I'm learning R for a few reasons:

I need to take a statistics class, and this seemed vastly more palatable than some theoretical formulas-on-the-blackboard thing or anything that'd make me use SAS, which has the Interface from Hell (according to my classmates who have been forced to use it). I'm hoping this will be the graduate-school version of ThinkStats (which Sebastian got to take - slight jealousy on my part here, but that's what I get for going to Olin earlier).

R is one of those strange beasts: an open source project that's gotten some damn good traction inside academia. In fact, I'd say R lives in large part (although definitely not entirely) within the academic world. Part of that is because it's just a great tool for doing things that academics need to do -- but I am curious to look inside the R community and see how it works and who it's made of, because perhaps there are some subtle adaptations that come with a large portion of your contributors also being based at colleges and universities. For instance, R's 2012 GSoC application says the project does "...not use IRC. It does not fit with the general culture of statisticians and related scientists. We tend to work on packages in small groups of 1-3 people and use other communications channels, i.e. email, telephone." And its 2011 GSoC report is published in a peer-reviewed journal. I'm blinking.

I like programming. I've been missing it for far too long. R is a programming language (and an interpreted one, too -- my impatient self's favorite kind). I like getting down and dirty and manipulating my data and being able to pop the hood as much (or as little) as I need to. For instance, I can write extensions in C if I need to. And I am used to being able to navigate an open source community, although this one (no IRC channel?) might be an interesting challenge. So I've subscribed to the R-help and R-devel mailing lists in order to listen to the traffic that goes by, get a feel for things.

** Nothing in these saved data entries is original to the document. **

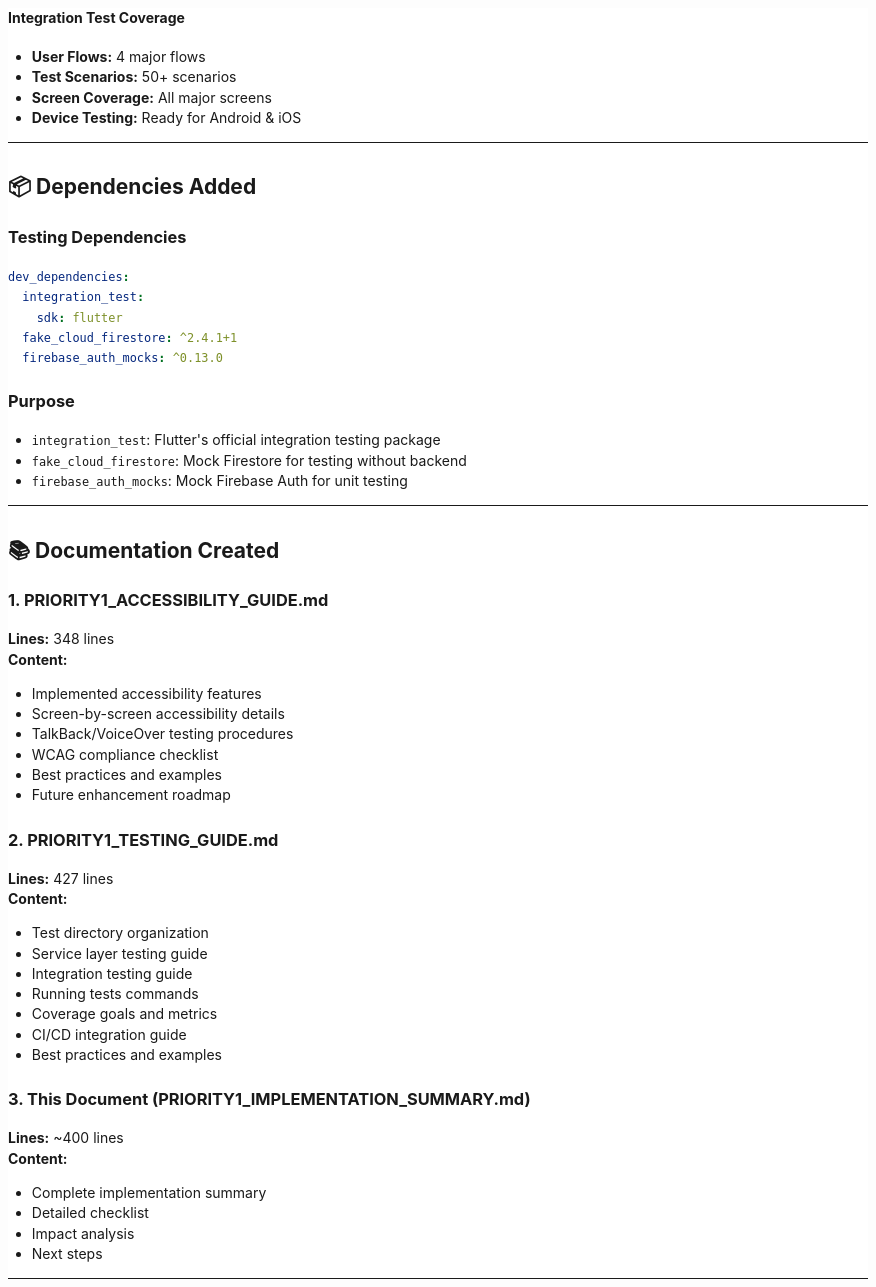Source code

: #### Integration Test Coverage
- **User Flows:** 4 major flows
- **Test Scenarios:** 50+ scenarios
- **Screen Coverage:** All major screens
- **Device Testing:** Ready for Android & iOS

---

## 📦 Dependencies Added

### Testing Dependencies
```yaml
dev_dependencies:
  integration_test:
    sdk: flutter
  fake_cloud_firestore: ^2.4.1+1
  firebase_auth_mocks: ^0.13.0
```

### Purpose
- `integration_test`: Flutter's official integration testing package
- `fake_cloud_firestore`: Mock Firestore for testing without backend
- `firebase_auth_mocks`: Mock Firebase Auth for unit testing

---

## 📚 Documentation Created

### 1. PRIORITY1_ACCESSIBILITY_GUIDE.md
**Lines:** 348 lines  
**Content:**
- Implemented accessibility features
- Screen-by-screen accessibility details
- TalkBack/VoiceOver testing procedures
- WCAG compliance checklist
- Best practices and examples
- Future enhancement roadmap

### 2. PRIORITY1_TESTING_GUIDE.md
**Lines:** 427 lines  
**Content:**
- Test directory organization
- Service layer testing guide
- Integration testing guide
- Running tests commands
- Coverage goals and metrics
- CI/CD integration guide
- Best practices and examples

### 3. This Document (PRIORITY1_IMPLEMENTATION_SUMMARY.md)
**Lines:** ~400 lines  
**Content:**
- Complete implementation summary
- Detailed checklist
- Impact analysis
- Next steps

---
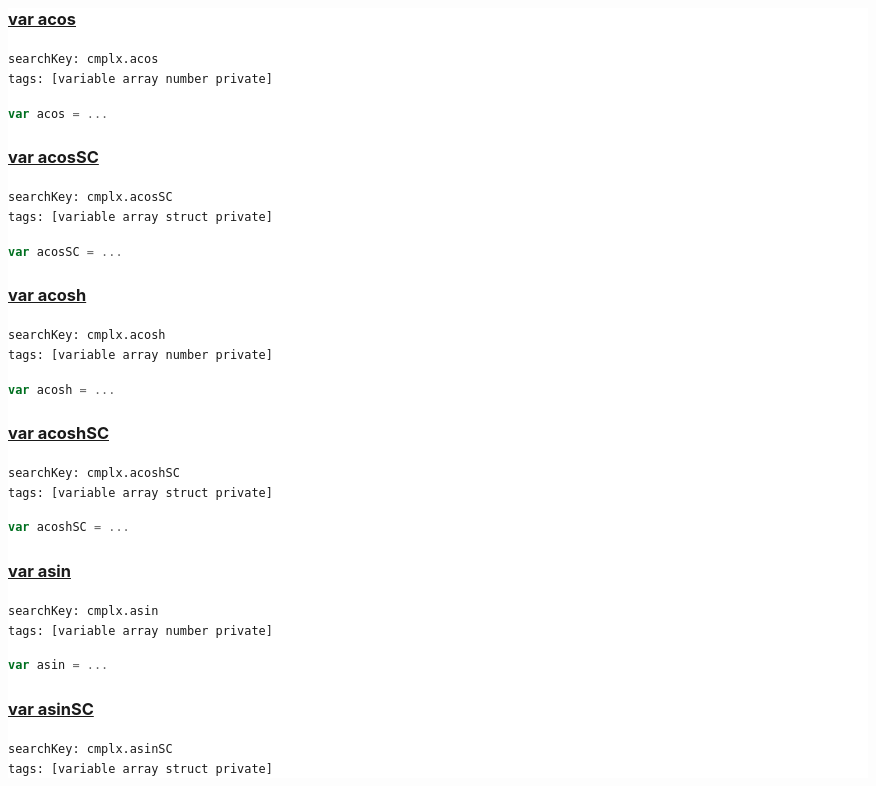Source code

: ### <a id="acos" href="#acos">var acos</a>

```
searchKey: cmplx.acos
tags: [variable array number private]
```

```Go
var acos = ...
```

### <a id="acosSC" href="#acosSC">var acosSC</a>

```
searchKey: cmplx.acosSC
tags: [variable array struct private]
```

```Go
var acosSC = ...
```

### <a id="acosh" href="#acosh">var acosh</a>

```
searchKey: cmplx.acosh
tags: [variable array number private]
```

```Go
var acosh = ...
```

### <a id="acoshSC" href="#acoshSC">var acoshSC</a>

```
searchKey: cmplx.acoshSC
tags: [variable array struct private]
```

```Go
var acoshSC = ...
```

### <a id="asin" href="#asin">var asin</a>

```
searchKey: cmplx.asin
tags: [variable array number private]
```

```Go
var asin = ...
```

### <a id="asinSC" href="#asinSC">var asinSC</a>

```
searchKey: cmplx.asinSC
tags: [variable array struct private]
```
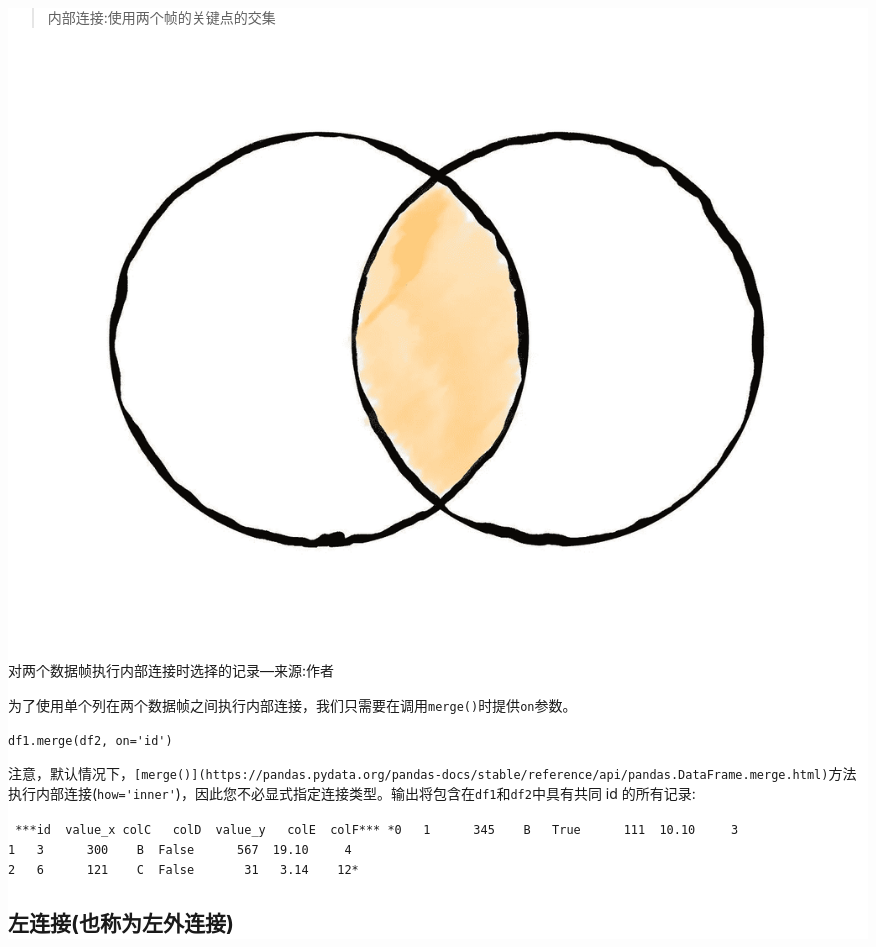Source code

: > 内部连接:使用两个帧的关键点的交集

![](img/a27515fa8836294408206eb9dafc2abe.png)

对两个数据帧执行内部连接时选择的记录—来源:作者

为了使用单个列在两个数据帧之间执行内部连接，我们只需要在调用`merge()`时提供`on`参数。

```
df1.merge(df2, on='id')
```

注意，默认情况下，`[merge()](https://pandas.pydata.org/pandas-docs/stable/reference/api/pandas.DataFrame.merge.html)`方法执行内部连接(`how='inner'`)，因此您不必显式指定连接类型。输出将包含在`df1`和`df2`中具有共同 id 的所有记录:

```
 ***id  value_x colC   colD  value_y   colE  colF*** *0   1      345    B   True      111  10.10     3
1   3      300    B  False      567  19.10     4
2   6      121    C  False       31   3.14    12*
```

## 左连接(也称为左外连接)
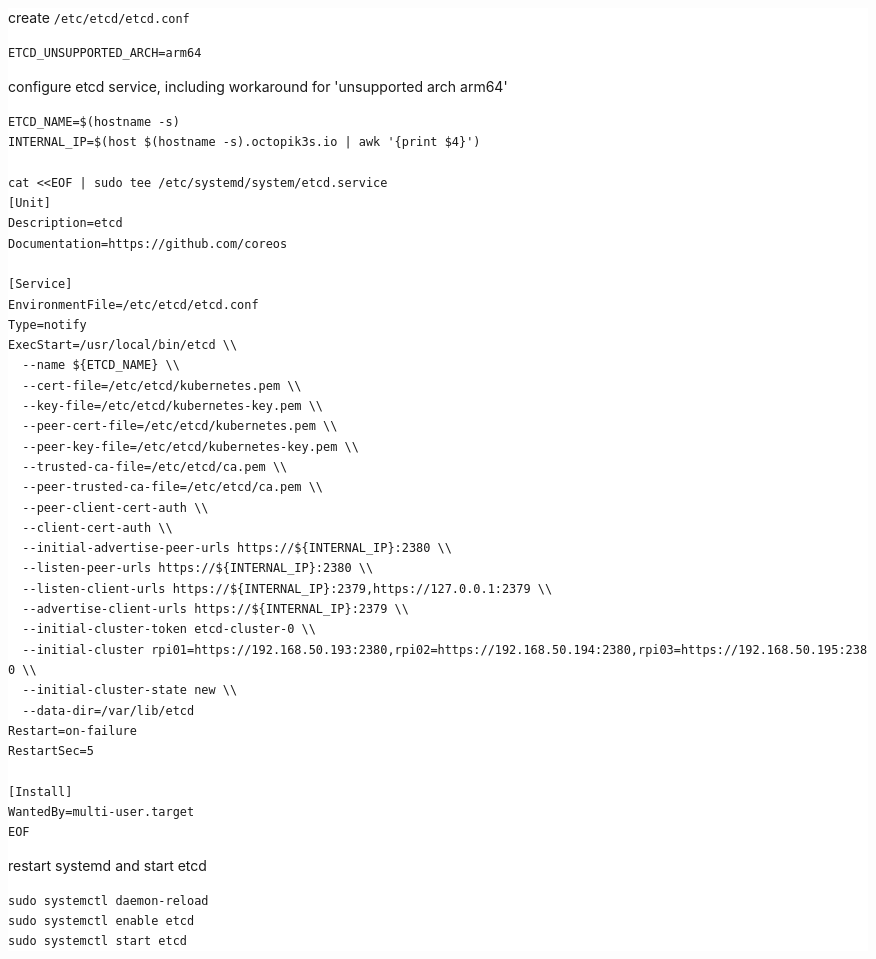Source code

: create `/etc/etcd/etcd.conf`

```txt
ETCD_UNSUPPORTED_ARCH=arm64
```

configure etcd service, including workaround for 'unsupported arch arm64'

```txt
ETCD_NAME=$(hostname -s)
INTERNAL_IP=$(host $(hostname -s).octopik3s.io | awk '{print $4}')

cat <<EOF | sudo tee /etc/systemd/system/etcd.service
[Unit]
Description=etcd
Documentation=https://github.com/coreos

[Service]
EnvironmentFile=/etc/etcd/etcd.conf
Type=notify
ExecStart=/usr/local/bin/etcd \\
  --name ${ETCD_NAME} \\
  --cert-file=/etc/etcd/kubernetes.pem \\
  --key-file=/etc/etcd/kubernetes-key.pem \\
  --peer-cert-file=/etc/etcd/kubernetes.pem \\
  --peer-key-file=/etc/etcd/kubernetes-key.pem \\
  --trusted-ca-file=/etc/etcd/ca.pem \\
  --peer-trusted-ca-file=/etc/etcd/ca.pem \\
  --peer-client-cert-auth \\
  --client-cert-auth \\
  --initial-advertise-peer-urls https://${INTERNAL_IP}:2380 \\
  --listen-peer-urls https://${INTERNAL_IP}:2380 \\
  --listen-client-urls https://${INTERNAL_IP}:2379,https://127.0.0.1:2379 \\
  --advertise-client-urls https://${INTERNAL_IP}:2379 \\
  --initial-cluster-token etcd-cluster-0 \\
  --initial-cluster rpi01=https://192.168.50.193:2380,rpi02=https://192.168.50.194:2380,rpi03=https://192.168.50.195:2380 \\
  --initial-cluster-state new \\
  --data-dir=/var/lib/etcd
Restart=on-failure
RestartSec=5

[Install]
WantedBy=multi-user.target
EOF
```

restart systemd and start etcd

```txt
sudo systemctl daemon-reload
sudo systemctl enable etcd
sudo systemctl start etcd
```
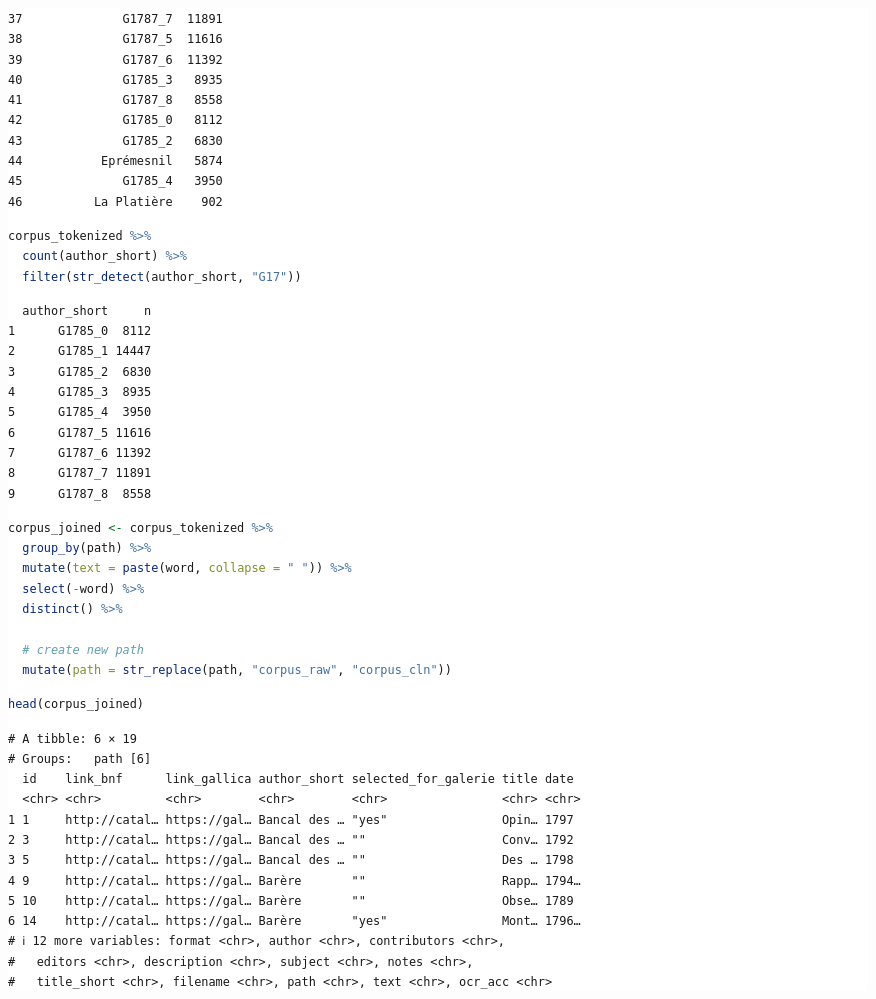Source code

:    37              G1787_7  11891
    38              G1787_5  11616
    39              G1787_6  11392
    40              G1785_3   8935
    41              G1787_8   8558
    42              G1785_0   8112
    43              G1785_2   6830
    44           Eprémesnil   5874
    45              G1785_4   3950
    46          La Platière    902

``` r
corpus_tokenized %>% 
  count(author_short) %>% 
  filter(str_detect(author_short, "G17"))
```

      author_short     n
    1      G1785_0  8112
    2      G1785_1 14447
    3      G1785_2  6830
    4      G1785_3  8935
    5      G1785_4  3950
    6      G1787_5 11616
    7      G1787_6 11392
    8      G1787_7 11891
    9      G1787_8  8558

``` r
corpus_joined <- corpus_tokenized %>% 
  group_by(path) %>% 
  mutate(text = paste(word, collapse = " ")) %>% 
  select(-word) %>% 
  distinct() %>% 
  
  # create new path
  mutate(path = str_replace(path, "corpus_raw", "corpus_cln"))
```

``` r
head(corpus_joined)
```

    # A tibble: 6 × 19
    # Groups:   path [6]
      id    link_bnf      link_gallica author_short selected_for_galerie title date 
      <chr> <chr>         <chr>        <chr>        <chr>                <chr> <chr>
    1 1     http://catal… https://gal… Bancal des … "yes"                Opin… 1797 
    2 3     http://catal… https://gal… Bancal des … ""                   Conv… 1792 
    3 5     http://catal… https://gal… Bancal des … ""                   Des … 1798 
    4 9     http://catal… https://gal… Barère       ""                   Rapp… 1794…
    5 10    http://catal… https://gal… Barère       ""                   Obse… 1789 
    6 14    http://catal… https://gal… Barère       "yes"                Mont… 1796…
    # ℹ 12 more variables: format <chr>, author <chr>, contributors <chr>,
    #   editors <chr>, description <chr>, subject <chr>, notes <chr>,
    #   title_short <chr>, filename <chr>, path <chr>, text <chr>, ocr_acc <chr>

Interesting things I'm learning about R now by poking around the intarwebz while the historical lecture continues and other students install R on their platforms:

  • R is slow for large datasets because it was developed in the 80s. R users get around this with things like the D&R (divide and recombine) strategy, and CS researchers are trying to speed up R, but the not-optimized-for-giant-things is part of the nature of the way the beast was built.
  • More on D&R: you can either split up the data across multiple processors (and then stich it back together), or parallelize the method by making something like a computational assembly line.
  • Even if R's 2012 GSoC application says that it does not have an IRC channel, the Finnish usergroup uses #r-project on IRCnet, but it's "mainly targeted at Finnish community."
  • 3 hours from me, there's a Chicago RUG (R Users Group) but it's got no upcoming meetings. I've joined it anyway; they seems fairly healthy at first glance and their last few meetups have been on interesting topics.

Hah! Dr. Cleveland emailed us some questions about our experience with R, along with a couple diagnostics questions to check what we have and haven't used. I'm going to reply saying "as of the end of class today, I hadn't used R at all, but after <length-of-time>, the answers to your questions are..."

Oh, this is fun.